Hallucination Evaluation: While prior work noted LLMs hallucinate in explanations, this paper formalizes this as "temporal reference errors" and provides an automated metric for verification.
Insight: Using formal data structures and query languages as question generators is a generalizable strategy to reduce manual costs and ensure controllable, reproducible evaluations. This can be extended to other evaluation tasks requiring structured facts (e.g., counting, aggregation, multi-constraint reasoning).

Rating¶

Novelty: ⭐⭐⭐⭐ — The use of temporal database techniques as a TSQA engine combined with the "time accuracy" metric is a novel and substantive bridge between DB theory and LLM evaluation.
Experimental Thoroughness: ⭐⭐⭐⭐ — Covers 8 major LLMs, multiple data domains, and three metrics, with verified portability to existing benchmarks.

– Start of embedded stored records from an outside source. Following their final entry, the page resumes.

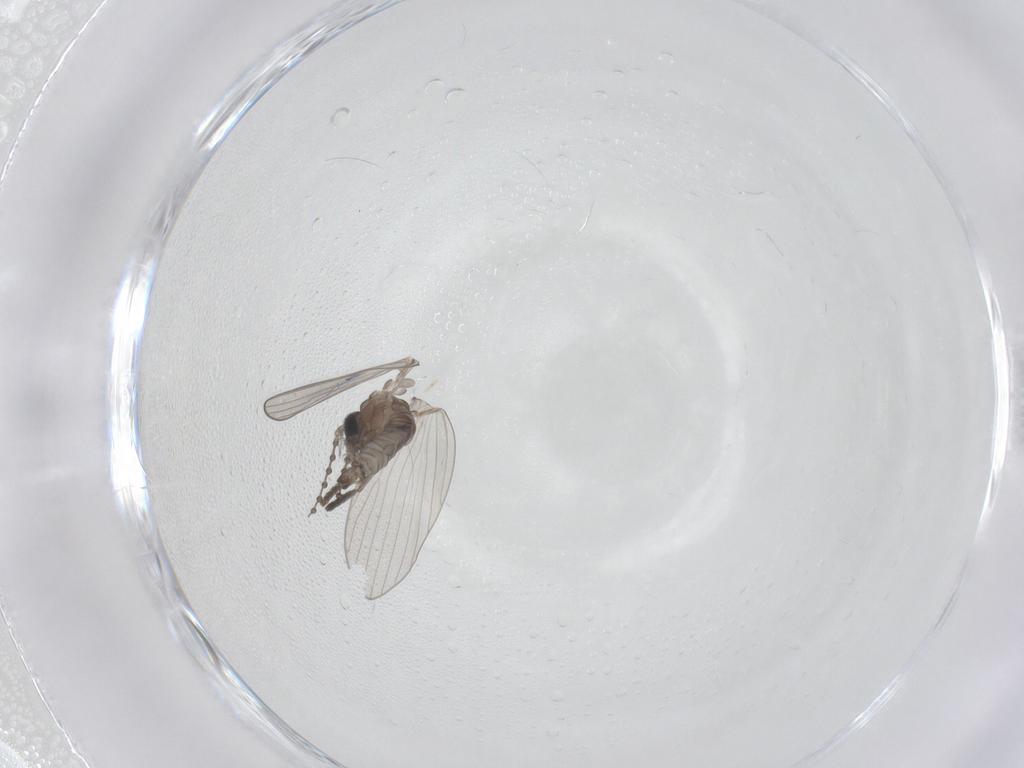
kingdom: Animalia
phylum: Arthropoda
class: Insecta
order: Diptera
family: Psychodidae
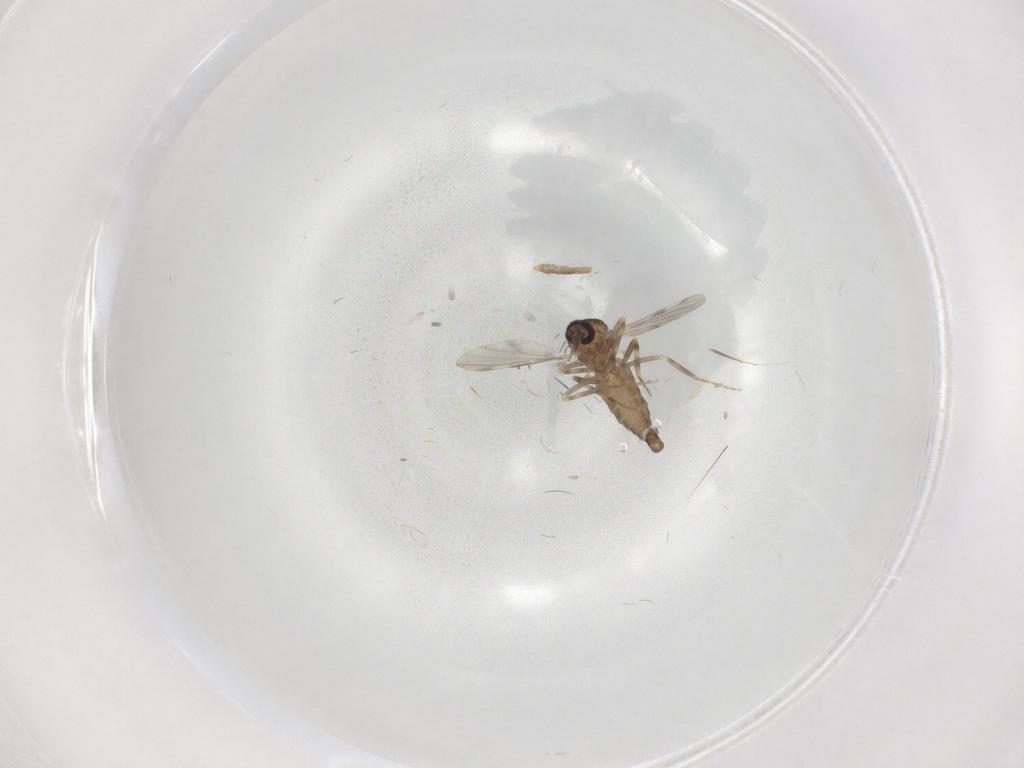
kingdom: Animalia
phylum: Arthropoda
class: Insecta
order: Diptera
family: Ceratopogonidae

Writing Quality: ⭐⭐⭐⭐ — The logic from motivation to method to metrics is clear; Figure 1 and the tabular examples make abstract SQL construction intuitive.
Value: ⭐⭐⭐⭐ — Provides an automated, comprehensive TSQA framework that identifies temporal hallucinations. Open-sourcing the code and data makes it highly practical for the evaluation community.